Me parece más equitativo que quienes todavía estamos a unos cuantos años de la jubilación y formamos parte del colectivo que va a necesitar un mayor gasto en pensiones contribuyamos más a equilibrar el sistema. En primer lugar, aportando algo más (sobre todo, quienes vayan a tener derecho a una pensión más elevada). En segundo lugar, alargado un poco nuestra vida laboral cuando tengamos un empleo que lo permita (lo que ya en sí mismo supone aportar más y recibir menos del sistema). En tercer lugar, aceptando que, si no queremos prolongar nuestra vida laboral, nuestra pensión no podrá ser tan alta. Y, en cuarto lugar, suscribiendo un «compromiso intergeneracional» (a través de las instituciones, claro está), en el sentido de que este esfuerzo, cuyo fin sería garantizar la viabilidad del sistema cuando se va a ver más cuestionada, será respetado.

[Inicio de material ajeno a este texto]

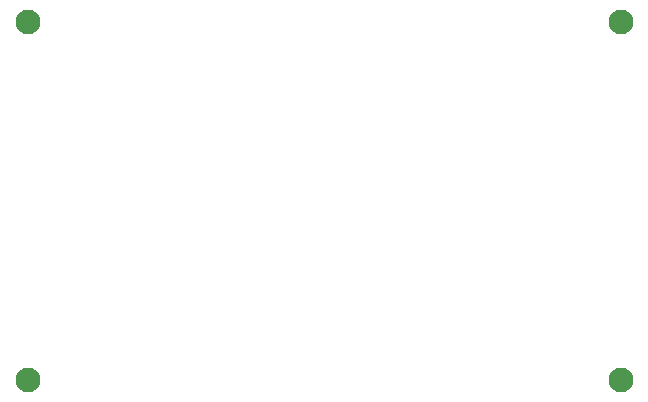
<source format=gbr>
%TF.GenerationSoftware,KiCad,Pcbnew,9.0.1*%
%TF.CreationDate,2025-07-02T13:22:35+05:30*%
%TF.ProjectId,4. MCU data logger,342e204d-4355-4206-9461-7461206c6f67,1*%
%TF.SameCoordinates,Original*%
%TF.FileFunction,NonPlated,1,2,NPTH,Drill*%
%TF.FilePolarity,Positive*%
%FSLAX46Y46*%
G04 Gerber Fmt 4.6, Leading zero omitted, Abs format (unit mm)*
G04 Created by KiCad (PCBNEW 9.0.1) date 2025-07-02 13:22:35*
%MOMM*%
%LPD*%
G01*
G04 APERTURE LIST*
%TA.AperFunction,ComponentDrill*%
%ADD10C,2.100000*%
%TD*%
G04 APERTURE END LIST*
D10*
%TO.C,H1*%
X45262800Y-59334400D03*
%TO.C,H3*%
X45262800Y-89662000D03*
%TO.C,H2*%
X95453200Y-59334400D03*
%TO.C,H4*%
X95453200Y-89662000D03*
M02*

</source>
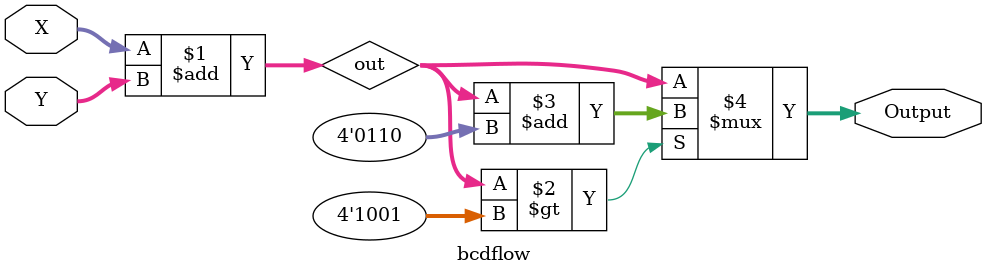
<source format=v>
module bcdflow(X,Y,Output);
    input [3:0]X;
    input [3:0]Y;
    output [3:0]Output;
    wire [3:0]out;
    assign out = X + Y;
    assign Output = (out > 4'b1001)? (out + 4'b0110):out;
endmodule 
</source>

Me gustaría ser más optimista. Podría hablar de una profunda transformación de nuestra estructura productiva que generase empleos de mayor valor añadido, más estables y mejor retribuidos. Que ofreciese mejores oportunidades a los miles de inmigrantes que vamos a necesitar para cubrir nuestras necesidades de mano de obra dentro de unos años. Hubo quien pensó que esto es lo que estaba ocurriendo en los primeros años de este siglo, cuando el paro se reducía, se pagaban salarios elevados en empleos de bajo valor añadido y el sistema público de pensiones era capaz de generar un «fondo de reserva» con sus excedentes. Ya hemos visto en qué acabó todo aquello. Disponer de un tejido productivo generador de empleos de alto valor añadido y mejor retribuidos es un objetivo al que no debemos renunciar. Pero estas grandes transformaciones llevan tiempo y exigen una visión a largo plazo, tanto de los responsables políticos como de los empresarios y los trabajadores. Mientras tanto, no deberíamos aplazar más una reforma del sistema de pensiones que es imprescindible para asegurar su viabilidad.